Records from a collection
══════

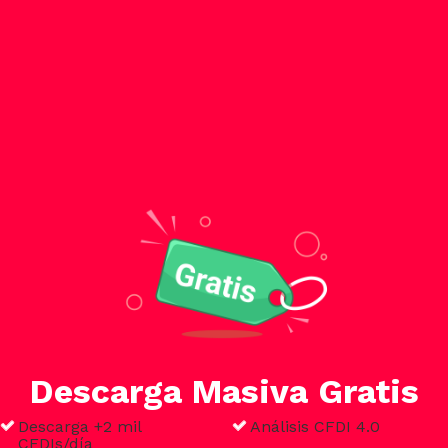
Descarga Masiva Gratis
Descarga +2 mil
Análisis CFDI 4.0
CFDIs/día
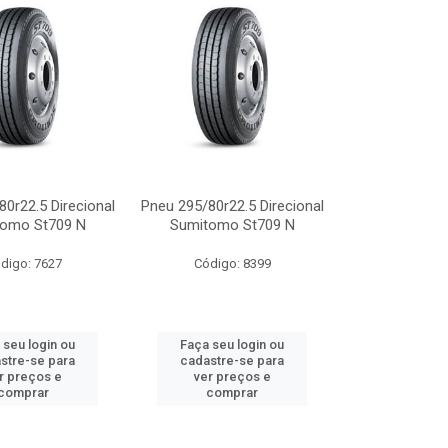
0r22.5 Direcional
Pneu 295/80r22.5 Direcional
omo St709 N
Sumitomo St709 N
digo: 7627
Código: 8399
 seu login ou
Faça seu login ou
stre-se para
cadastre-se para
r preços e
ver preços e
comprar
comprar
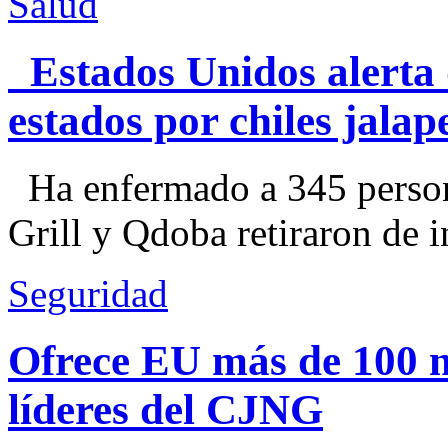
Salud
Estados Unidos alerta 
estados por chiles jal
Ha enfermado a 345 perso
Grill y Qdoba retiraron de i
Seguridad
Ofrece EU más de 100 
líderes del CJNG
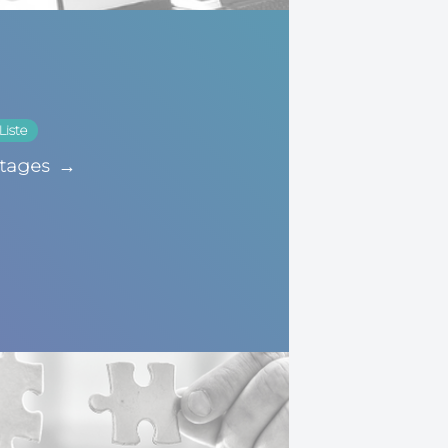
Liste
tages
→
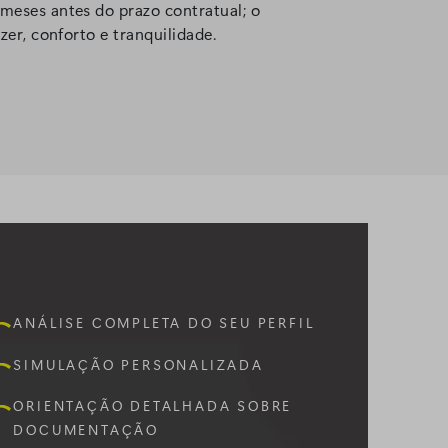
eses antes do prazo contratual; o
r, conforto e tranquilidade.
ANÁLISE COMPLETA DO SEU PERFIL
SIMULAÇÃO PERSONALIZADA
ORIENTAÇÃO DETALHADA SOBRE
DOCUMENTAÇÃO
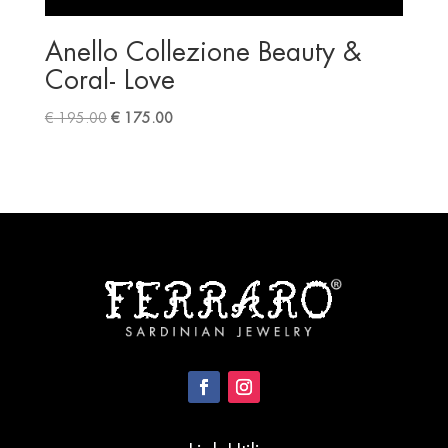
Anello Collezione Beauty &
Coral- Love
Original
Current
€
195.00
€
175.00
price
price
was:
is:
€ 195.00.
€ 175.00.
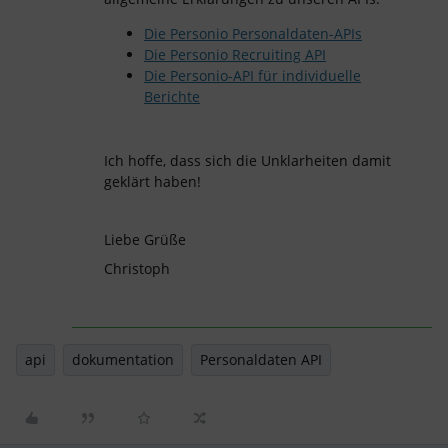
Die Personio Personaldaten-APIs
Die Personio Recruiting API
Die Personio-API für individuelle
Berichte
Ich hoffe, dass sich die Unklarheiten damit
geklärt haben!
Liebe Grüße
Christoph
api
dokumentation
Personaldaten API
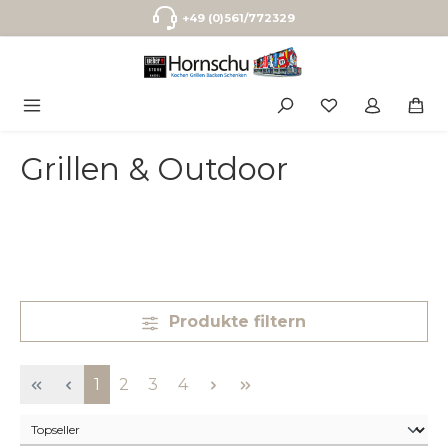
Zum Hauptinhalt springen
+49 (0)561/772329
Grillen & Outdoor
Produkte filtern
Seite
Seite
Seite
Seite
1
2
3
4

══════

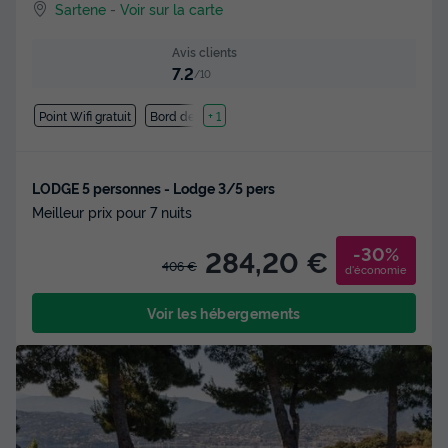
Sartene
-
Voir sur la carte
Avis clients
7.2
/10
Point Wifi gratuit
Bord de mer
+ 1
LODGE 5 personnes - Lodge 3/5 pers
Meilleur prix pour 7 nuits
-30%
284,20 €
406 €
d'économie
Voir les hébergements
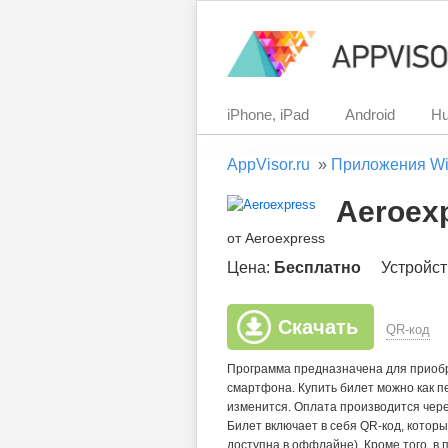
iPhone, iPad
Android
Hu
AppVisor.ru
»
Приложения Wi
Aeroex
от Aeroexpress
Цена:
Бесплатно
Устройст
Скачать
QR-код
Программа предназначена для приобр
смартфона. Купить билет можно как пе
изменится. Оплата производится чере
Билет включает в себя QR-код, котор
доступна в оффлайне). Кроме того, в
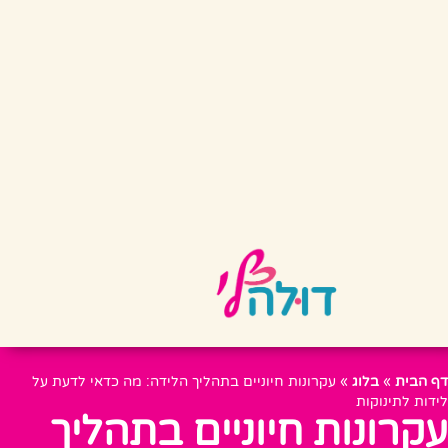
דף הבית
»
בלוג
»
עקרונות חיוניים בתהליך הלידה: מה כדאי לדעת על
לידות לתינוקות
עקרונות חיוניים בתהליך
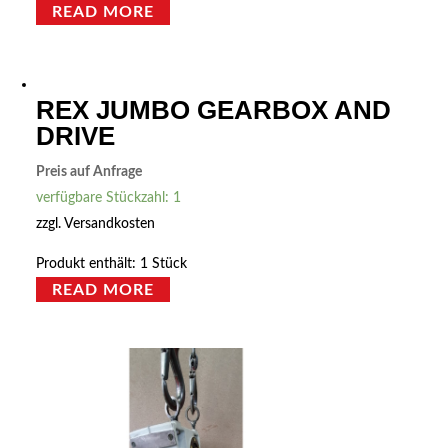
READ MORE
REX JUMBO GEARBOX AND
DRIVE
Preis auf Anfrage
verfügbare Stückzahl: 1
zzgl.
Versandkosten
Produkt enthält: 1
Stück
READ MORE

══════

→ **PROBLEM TO SOLVE**
Please write out every line from the line with "Descarga Masiva Gratis" to the line with "Personaldaten API", including both of those lines, and leave the pictures out.

→ **REPLY**
Descarga Masiva Gratis
Descarga +2 mil
Análisis CFDI 4.0
CFDIs/día
0r22.5 Direcional
Pneu 295/80r22.5 Direcional
omo St709 N
Sumitomo St709 N
digo: 7627
Código: 8399
 seu login ou
Faça seu login ou
stre-se para
cadastre-se para
r preços e
ver preços e
comprar
comprar
Salud
Estados Unidos alerta 
estados por chiles jal
Ha enfermado a 345 perso
Grill y Qdoba retiraron de i
Seguridad
Ofrece EU más de 100 
líderes del CJNG
Liste
tages
→
eses antes do prazo contratual; o
r, conforto e tranquilidade.
ANÁLISE COMPLETA DO SEU PERFIL
SIMULAÇÃO PERSONALIZADA
ORIENTAÇÃO DETALHADA SOBRE
DOCUMENTAÇÃO
Anello Collezione Beauty &
Coral- Love
Original
Current
€
195.00
€
175.00
price
price
was:
is:
€ 195.00.
€ 175.00.
Die Personio Personaldaten-APIs
Die Personio Recruiting API
Die Personio-API für individuelle
Berichte
Ich hoffe, dass sich die Unklarheiten damit
geklärt haben!
Liebe Grüße
Christoph
api
dokumentation
Personaldaten API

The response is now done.